### [WORK ITEM]
Which lines in the data below contain the word "maximum"? Copy each of them.

======== DATA SUPPLIED ========

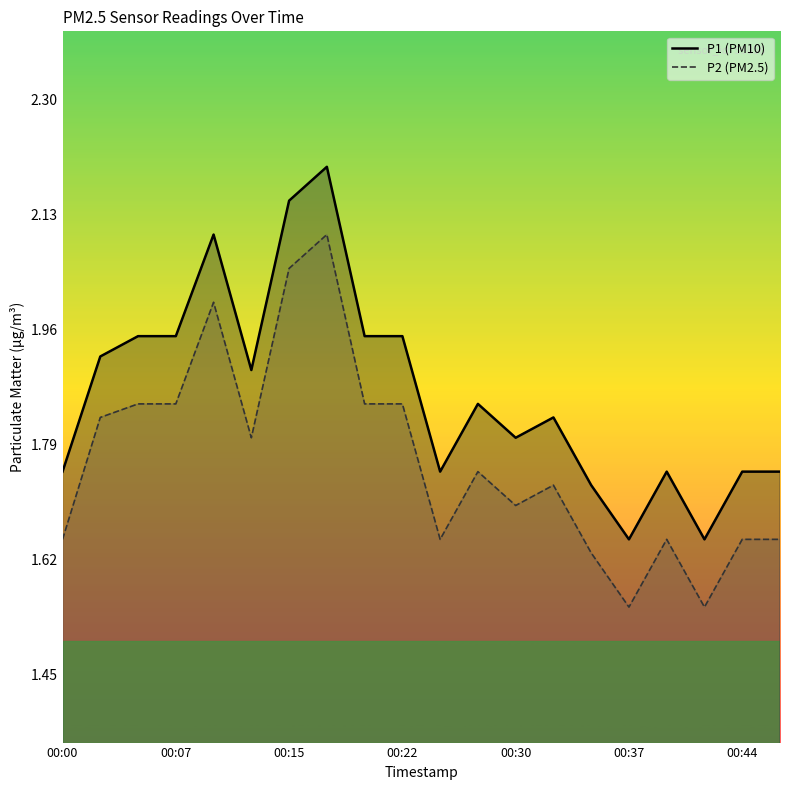

Is it true that P2 equals 0.7 at 00:17?

False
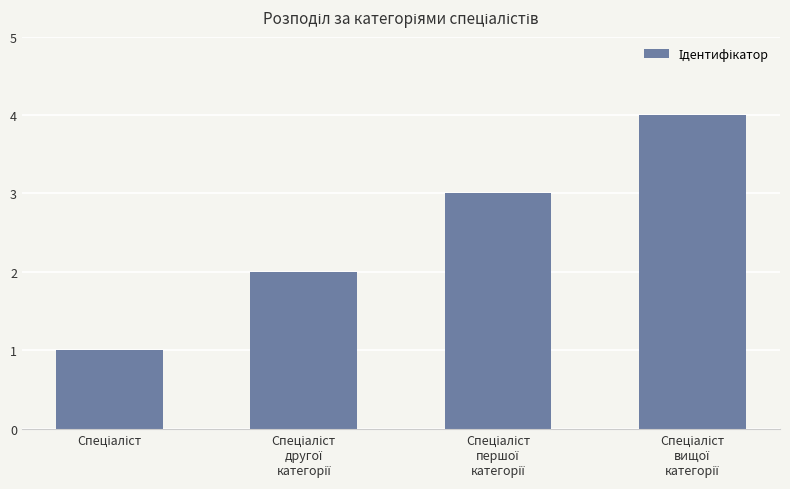

What is the maximum value shown in the chart?

4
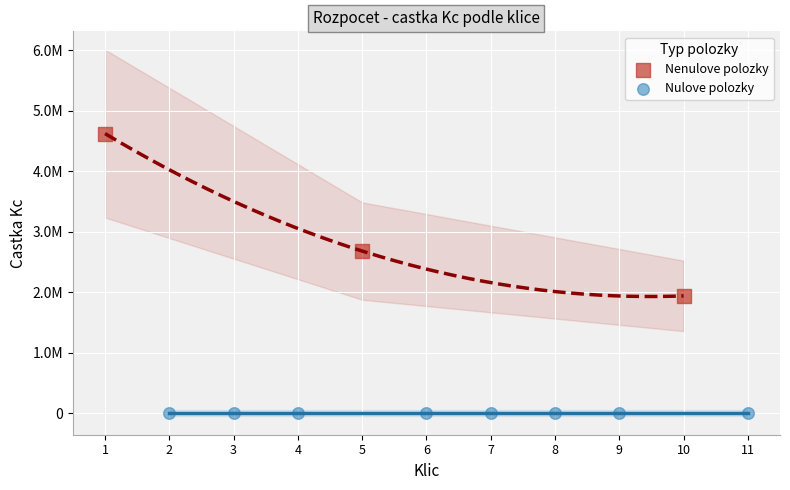

Which series reaches the maximum Y coordinate?

Nenulove polozky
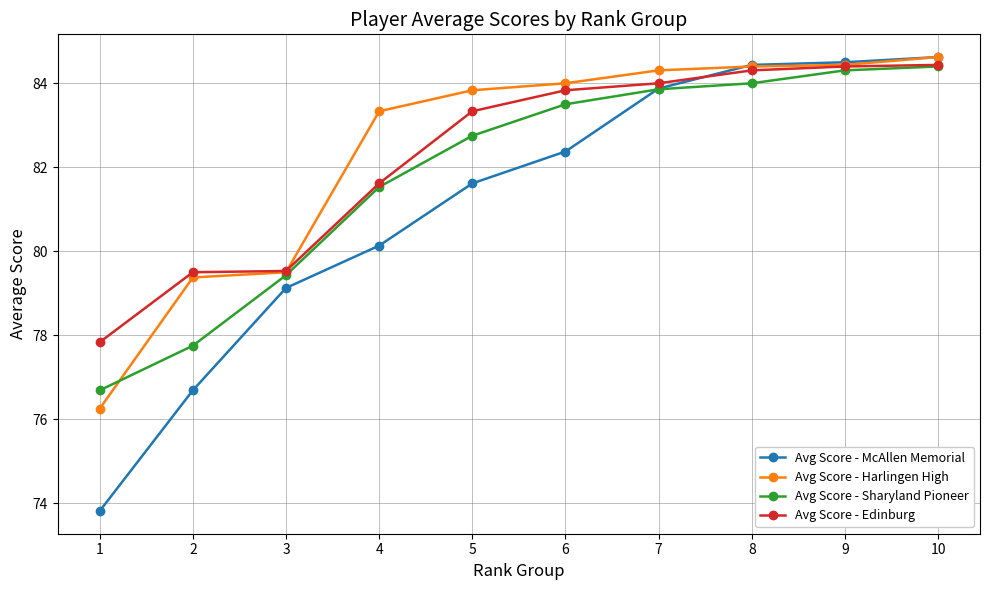

What is the spread (max minus min) of values at 9?

0.2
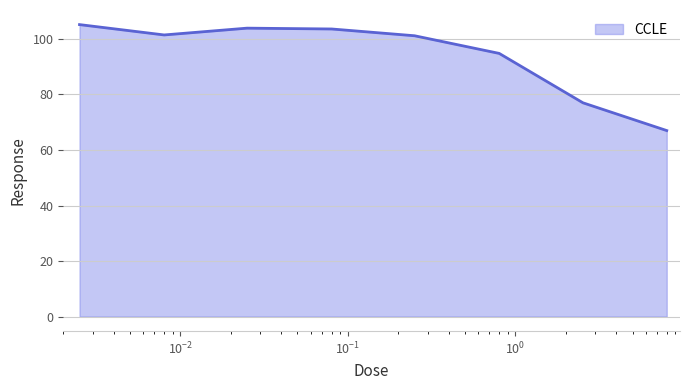

How many interior local valleys (lower than both neighbors) does the data have?

1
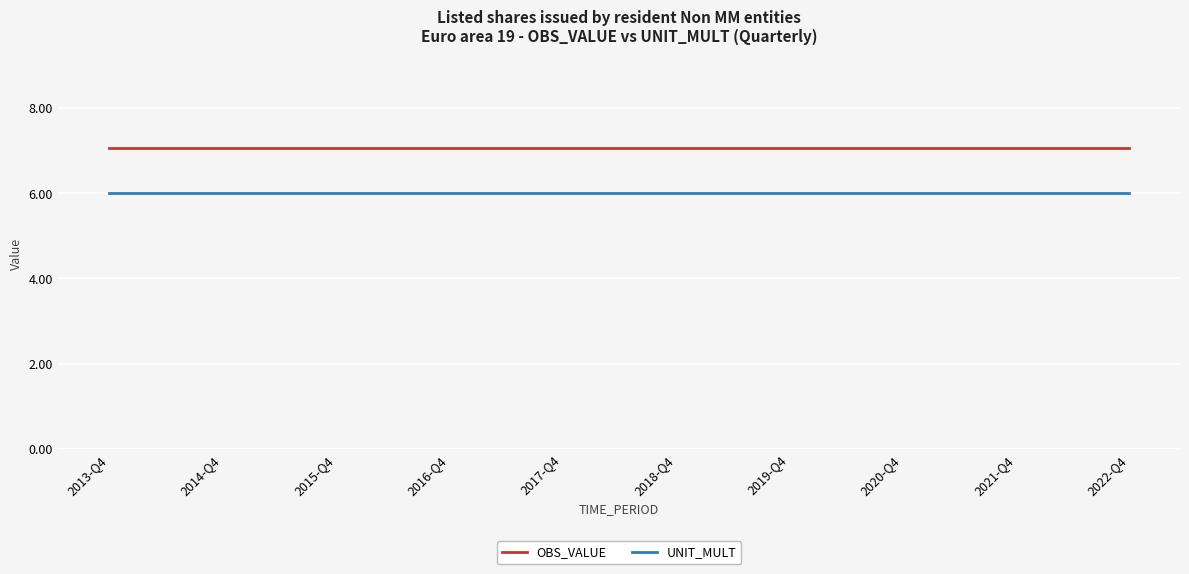

What is the minimum value for OBS_VALUE?

7.1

========

### [ANSWER BOX]
What is the maximum value shown in the chart?
Which series reaches the maximum Y coordinate?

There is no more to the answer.